[Opening GIVEN RECORDS section]

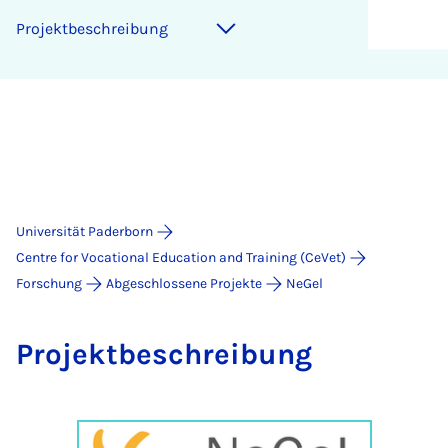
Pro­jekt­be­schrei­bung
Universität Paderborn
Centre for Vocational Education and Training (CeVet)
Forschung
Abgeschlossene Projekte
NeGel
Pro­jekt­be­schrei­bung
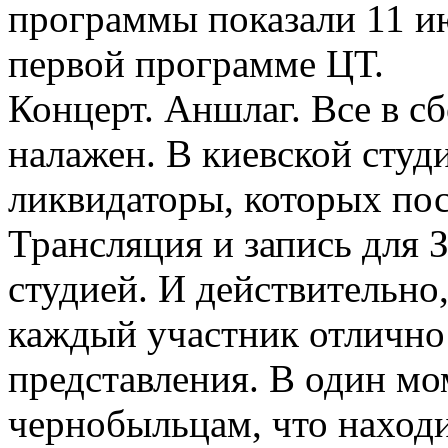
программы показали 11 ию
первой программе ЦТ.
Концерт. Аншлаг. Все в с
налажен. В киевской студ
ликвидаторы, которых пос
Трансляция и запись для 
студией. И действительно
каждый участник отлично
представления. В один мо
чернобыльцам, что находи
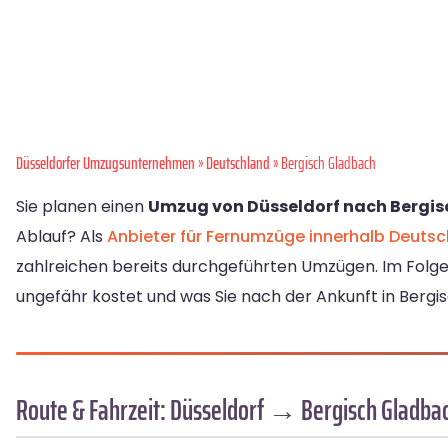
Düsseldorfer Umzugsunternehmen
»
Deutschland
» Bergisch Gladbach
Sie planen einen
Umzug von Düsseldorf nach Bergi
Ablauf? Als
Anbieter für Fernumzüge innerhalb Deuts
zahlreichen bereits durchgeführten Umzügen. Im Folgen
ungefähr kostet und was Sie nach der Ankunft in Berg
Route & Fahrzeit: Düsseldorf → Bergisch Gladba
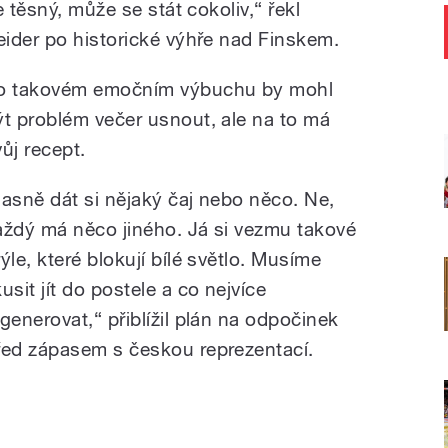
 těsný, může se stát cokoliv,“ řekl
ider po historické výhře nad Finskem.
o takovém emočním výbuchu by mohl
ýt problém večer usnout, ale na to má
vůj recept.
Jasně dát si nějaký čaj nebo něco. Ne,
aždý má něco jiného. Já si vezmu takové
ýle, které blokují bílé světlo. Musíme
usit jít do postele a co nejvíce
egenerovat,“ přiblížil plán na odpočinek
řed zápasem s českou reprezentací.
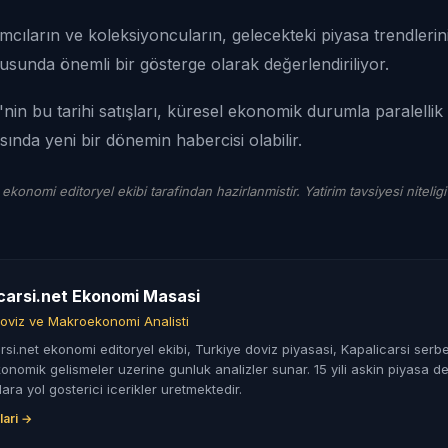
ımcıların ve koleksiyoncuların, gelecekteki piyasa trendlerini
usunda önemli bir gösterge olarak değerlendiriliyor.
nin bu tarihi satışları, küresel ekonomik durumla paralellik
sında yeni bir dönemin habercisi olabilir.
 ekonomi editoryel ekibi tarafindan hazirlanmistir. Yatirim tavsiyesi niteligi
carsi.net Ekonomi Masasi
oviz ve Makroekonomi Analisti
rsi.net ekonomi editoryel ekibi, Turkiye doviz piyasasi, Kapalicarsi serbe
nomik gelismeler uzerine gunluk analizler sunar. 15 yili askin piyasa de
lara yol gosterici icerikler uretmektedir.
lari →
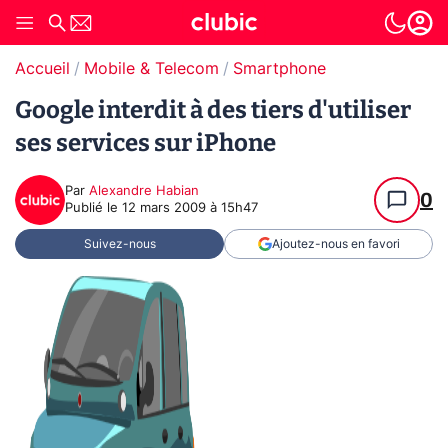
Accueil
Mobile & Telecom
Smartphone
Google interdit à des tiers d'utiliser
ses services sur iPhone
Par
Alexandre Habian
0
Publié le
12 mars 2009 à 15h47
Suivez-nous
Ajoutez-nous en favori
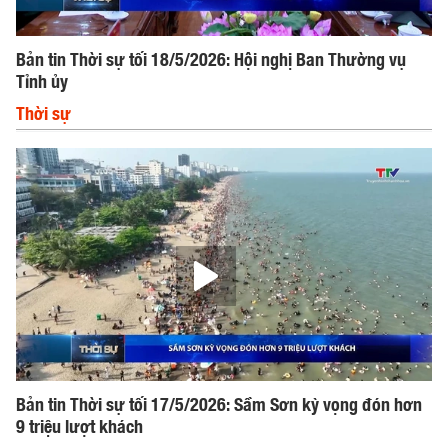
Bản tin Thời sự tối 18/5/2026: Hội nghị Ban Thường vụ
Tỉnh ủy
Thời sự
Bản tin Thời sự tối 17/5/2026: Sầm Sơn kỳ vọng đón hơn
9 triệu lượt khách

[Closing GIVEN RECORDS section]

- **WHAT NEEDS TO BE DONE**
Reproduce exactly, and only, the lines from the opening line of the listing above through the line holding "студией. И действительно", minus the pictures.

- **FINISHED EXERCISE**
Pro­jekt­be­schrei­bung
Universität Paderborn
Centre for Vocational Education and Training (CeVet)
Forschung
Abgeschlossene Projekte
NeGel
Pro­jekt­be­schrei­bung
программы показали 11 ию
первой программе ЦТ.
Концерт. Аншлаг. Все в с
налажен. В киевской студ
ликвидаторы, которых пос
Трансляция и запись для 
студией. И действительно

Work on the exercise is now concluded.